Copy out every line below that contains the word "from".

*** Opening Dataset entries ***

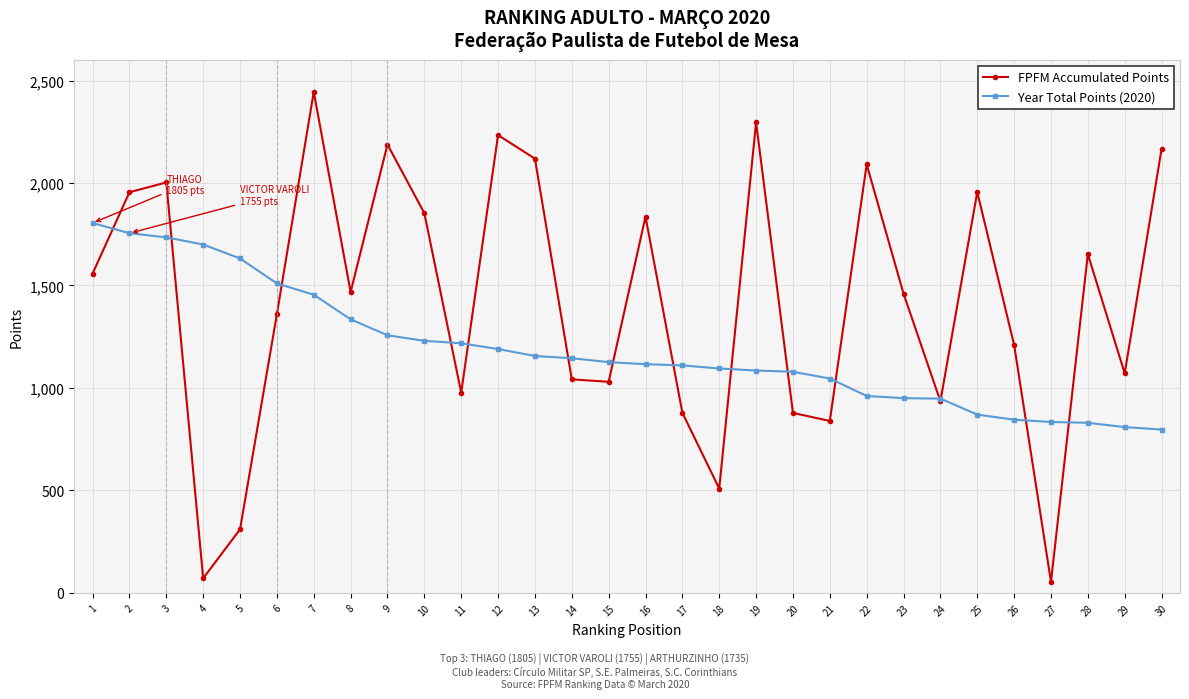

Rank the series by their average value, from highest to lowest.

FPFM Accumulated Points, Year Total Points (2020)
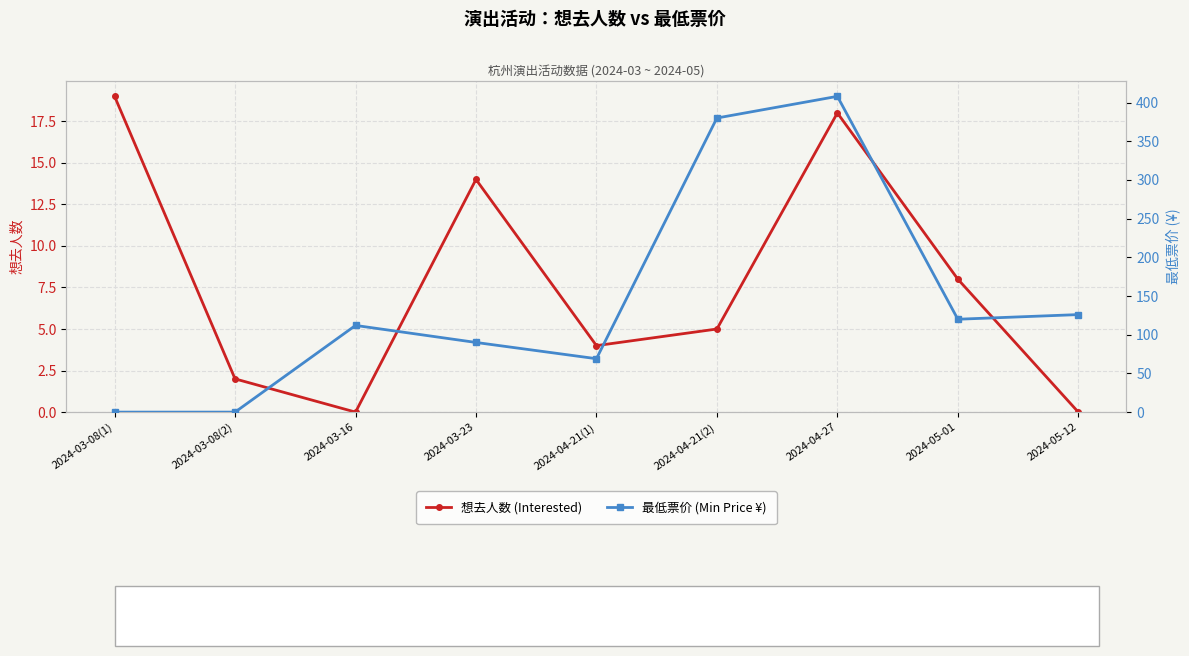

Reading left to right, extract all data points from this chart.

想去人数 (Interested): 2024-03-08(1)=19	2024-03-08(2)=2	2024-03-16=0	2024-03-23=14	2024-04-21(1)=4	2024-04-21(2)=5	2024-04-27=18	2024-05-01=8	2024-05-12=0
最低票价 (Min Price ¥): 2024-03-08(1)=0	2024-03-08(2)=0	2024-03-16=112	2024-03-23=90	2024-04-21(1)=69	2024-04-21(2)=380	2024-04-27=408	2024-05-01=120	2024-05-12=126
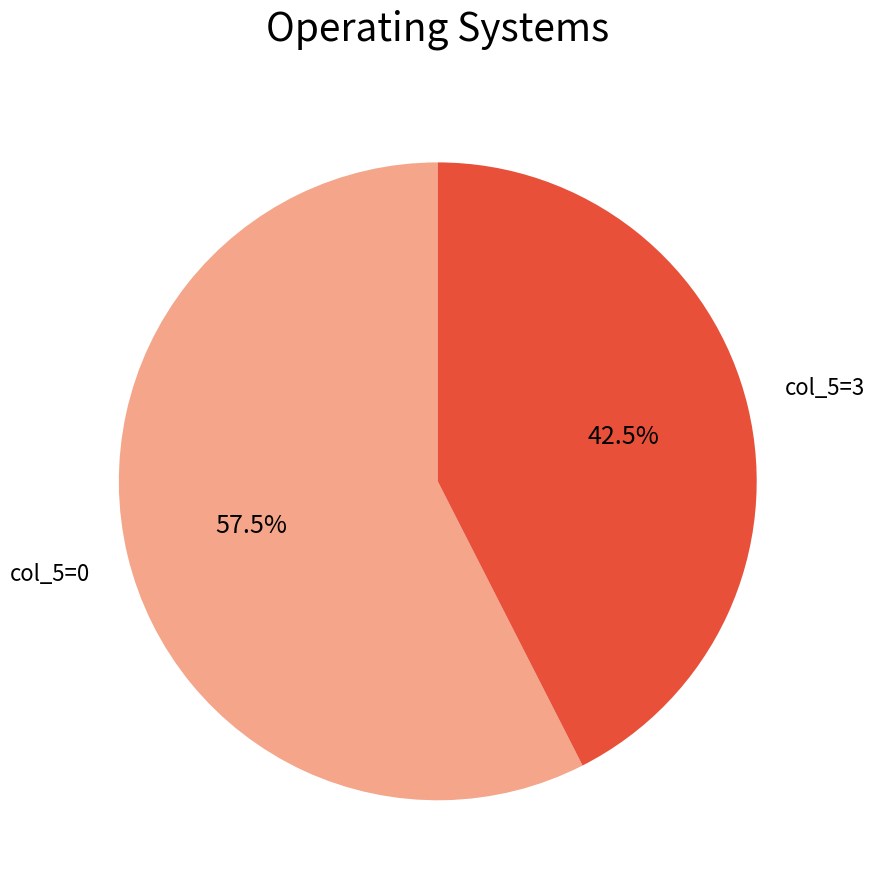

Which category accounts for the majority?

col_5=0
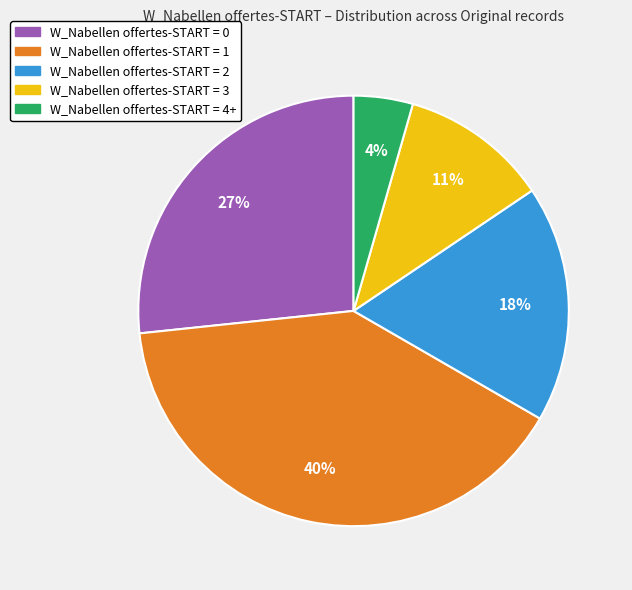

To the nearest percent, what percentage of the pie is W_Nabellen offertes-START = 0?

27%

*** Closing Dataset entries ***

# [Result of this exercise]
Rank the series by their average value, from highest to lowest.
Reading left to right, extract all data points from this chart.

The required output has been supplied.